I have being trying to import a huge .csv, with chunks and filters. But my code are just reading part of the archive (20 millions of 45 millions).
I also already tried to use data.table()
but without success.
arq_grande <- file("cnpj_dados_cadastrais_pj.csv", "r")
tam_chunk <- 5000
df1 <- read.csv(arq_grande, nrows = 10, header = T, sep = "#", dec = ".")
for(i in 1:ncol(df1)){df1[,i] <- df1[,i] %>% iconv(from = 'UTF-8', to = 'latin1')}
df_filtrado <- df1 %>% filter(codigo_natureza_juridica == c("2143","2330")) %>% select(cnpj,everything())
write.table(df_filtrado, "/cnpj_dados_cadastrais_pj_filtrado_coop.csv", row.names = F, sep = "#", dec = ".")
names(df1)
nrow <- 1
totalRows <- 0
repeat {
df <- read.csv(arq_grande, header=FALSE, sep="#", col.names = names(df1), nrows = tam_chunk)
for(i in 1:ncol(df)){df[,i] <- df[,i] %>% iconv(from = 'UTF-8', to = 'latin1')}
nRow = nrow(df)
totalRows <- totalRows + nRow
cat("Lendo", nrow(df), "linhas, total lido", totalRows, "\n")
if (nrow(df) == 0)
break
df_filtrado <- df %>% filter(codigo_natureza_juridica == c("2143","2330")) %>% select(cnpj,everything())

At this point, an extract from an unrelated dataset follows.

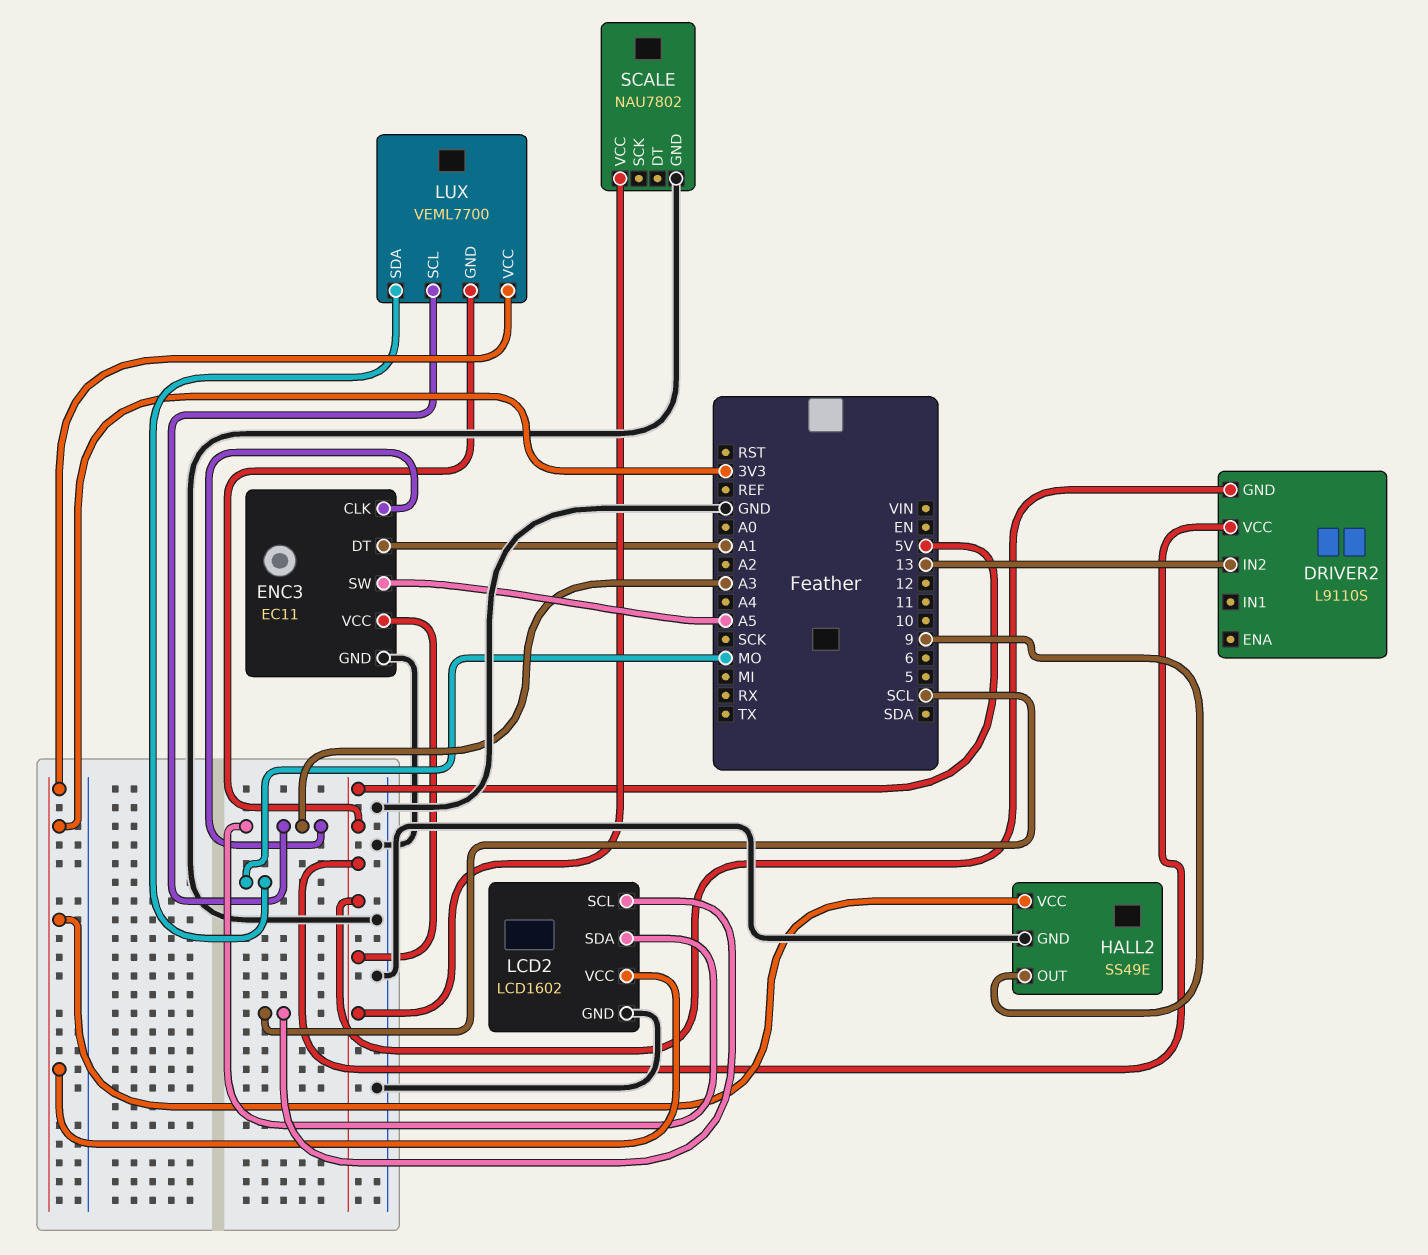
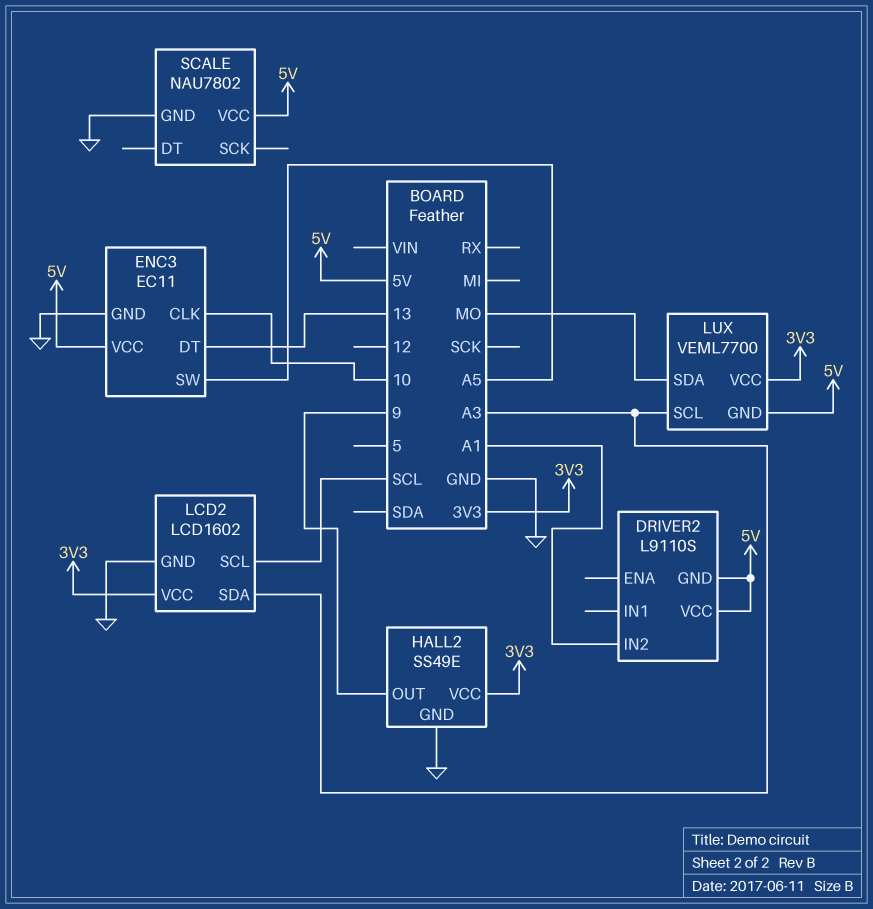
DRIVER2 pin IN2: 13 -> A1
ENC3 pin CLK: A3 -> 10
ENC3 pin DT: A1 -> 13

write.table(df_filtrado, "/cnpj_dados_cadastrais_pj_filtrado_coop.csv", append = T, col.names = F, row.names = F, sep = "#", dec = ".")
}
close(arq_grande)
I saw other exemples here, but nothing worked. Sorry, I'm new with this kind of data.
I just want to read all lines of my .csv.